Мысли путались, разбегались, ускользая, как вода сквозь пальцы. Голова гудела. Единственное, что было ясно — она в смертельной опасности, и угроза нависла не только над ней.
«…иначе пострадают те, кто вам дорог».
Тетушка Агата. Образ ее, строгий, но любящий, вспыхнул перед глазами, заставив сердце сжаться ледяными тисками. Слава Богу, она сейчас далеко, вне досягаемости этих негодяев, наслаждается морским воздухом в Марблхеде. Эта мысль принесла слабое, но все же облегчение.
Нужно было спрятаться. Найти убежище. Но где?
Дом на Маунт-Вернон-стрит был пуст. Возвращаться туда одной, зная, что за ней охотятся, было бы верхом безрассудства. Они знают ее адрес, они знают, что тетушки нет дома — пустой дом мог стать ловушкой. Редакция? Заперта на ночь. Полиция? Вивиан горько усмехнулась сквозь боль. Обратиться к ним — все равно что самой выдать себя своим врагам или, в лучшем случае, стать героиней скандальной заметки в конкурирующей газете, которую они же, возможно, и оплатят.
Дэш. Его имя, как спасательный круг, всплыло в сознании. Дэш поможет. Он всегда помогает, несмотря на их вечные перепалки, несмотря на его невыносимый сарказм. Он поймет, он защитит… Но гордость, уязвленная, но не сломленная, восставала против этого. К тому же… он был так взбешен, когда узнал о том нападении на нее, как винил себя, что не уберег ее тогда. Узнав о том, что произошло сейчас, о том, как близко она была к смерти, он мог потерять голову, броситься мстить, подвергая опасности и себя. Нет, она не могла, не имела права втягивать его в это еще глубже. Она должна справиться сама. Или найти помощь в другом месте.
Куда же тогда? Кто еще в этом огромном, враждебном городе, где тени кажутся гуще света, мог — или захотел бы — ей помочь?
И тут, словно странный, почти нелепый ответ на ее безмолвный вопрос, в сознании всплыло другое имя, другое лицо — умные, чуть насмешливые карие глаза, спокойная улыбка, уверенная грация женщины, знающей себе цену. Мадам Роусон. Хозяйка «Розы и Лилии». Женщина с репутацией, о которой не принято говорить в приличном обществе, но единственная, кто за последние дни взглянул на нее не с осуждением или любопытством, а с каким-то странным, проницательным пониманием. Она знала Сент-Джона. Она знала тайные тропы этого города. Ее заведение, обитель порока, возможно, парадоксальным образом было самым безопасным местом, где ее враги не догадаются ее искать. Местом, где умеют хранить тайны и где слово «репутация» имеет совсем иной смысл.
Это был шаг отчаяния, прыжок в неизвестность, поступок, который сама Вивиан еще вчера сочла бы немыслимым. Но сейчас, стоя на холодной, мокрой брусчатке портового района, ощущая липкий страх и ноющую боль во всем теле, она чувствовала, что выбора у нее нет.

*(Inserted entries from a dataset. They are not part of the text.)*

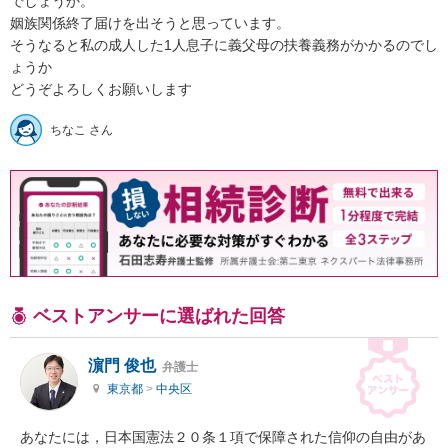
でしょうか。

姻族関係終了届けを出そうと思っています。

そうなると私の成人した1人息子に義父母の扶養義務がかかるのでし
ょうか

どうぞよろしくお願いします
ちなこ さん
ベストアンサーに選ばれた回答
濵門 俊也
弁護士
東京都
>
中央区
あなたには，日本国憲法２０条１項で保障された信仰の自由があ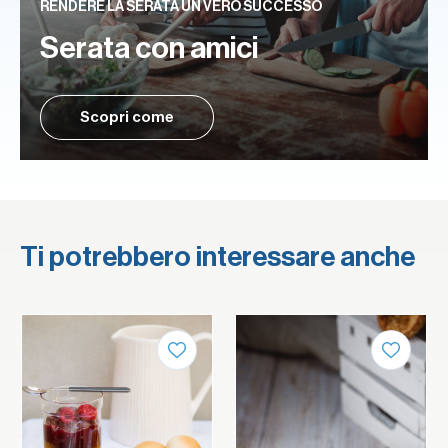
RENDERE LA SERATA UN VERO SUCCESSO
Serata con amici
Scopri come
Ti potrebbero interessare anche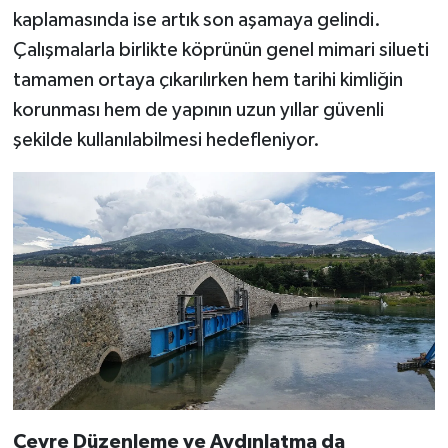
kaplamasında ise artık son aşamaya gelindi.
Çalışmalarla birlikte köprünün genel mimari silueti
tamamen ortaya çıkarılırken hem tarihi kimliğin
korunması hem de yapının uzun yıllar güvenli
şekilde kullanılabilmesi hedefleniyor.
Çevre Düzenleme ve Aydınlatma da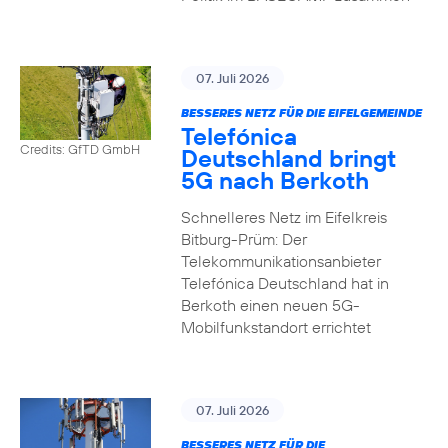
07. Juli 2026
BESSERES NETZ FÜR DIE EIFELGEMEINDE
Telefónica
Credits: GfTD GmbH
Deutschland bringt
5G nach Berkoth
Schnelleres Netz im Eifelkreis
Bitburg-Prüm: Der
Telekommunikationsanbieter
Telefónica Deutschland hat in
Berkoth einen neuen 5G-
Mobilfunkstandort errichtet
07. Juli 2026
BESSERES NETZ FÜR DIE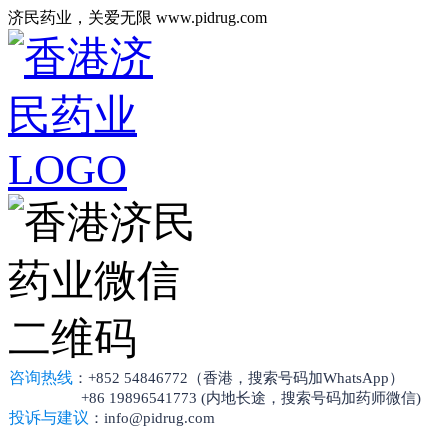
济民药业，关爱无限 www.pidrug.com
咨询热线
：+852 54846772（香港，搜索号码加WhatsApp）
+86 19896541773 (内地长途，搜索号码加药师微信)
投诉与建议
：info@pidrug.com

Выбравшись из зловонного тупика на чуть более широкую, но не менее пустынную улицу, Вивиан, пошатываясь от слабости и стараясь не привлекать внимания редких ночных гуляк, побрела вдоль темных стен складов. Каждый шаг отдавался болью, но страх перед тем, что ее могут преследовать, гнал ее вперед. Наконец, она увидела впереди тусклый свет газового фонаря и услышала отдаленный цокот копыт. Кэб.
Собрав последние силы, она вышла из тени, подняла руку. Экипаж нехотя остановился. Кучер, плотный мужчина с красным, обветренным лицом, закутанный в старый тулуп, сонно и недовольно посмотрел на нее сверху вниз.
— Куда прикажете, мэм? — пробурчал он, явно не ожидая увидеть в столь поздний час и в таком неподходящем месте даму, пусть и одетую элегантно, но с явными следами недавней передряги на лице и в глазах.
Вивиан назвала адрес «Розы и Лилии» — негромко, но твердо, стараясь, чтобы голос не дрожал. Она увидела, как кучер удивленно вскинул брови, окинул ее быстрым, оценивающим взглядом с головы до ног, но, к ее облегчению, промолчал, лишь пожал плечами и нехотя открыл дверцу.
Она почти рухнула на жесткое, пахнущее кожей и сыростью сиденье, ощущая, как волна слабости снова накатывает на нее. Кэб тронулся, подпрыгивая на разбитой мостовой, унося ее прочь от места ее кошмара — навстречу новой неизвестности, в сомнительное убежище дома греха. Она плотнее запахнула пальто, спрятала лицо в высокий воротник и закрыла глаза, молясь лишь об одном — чтобы Мадам Роусон оказалась дома. И чтобы она не отказала ей в помощи.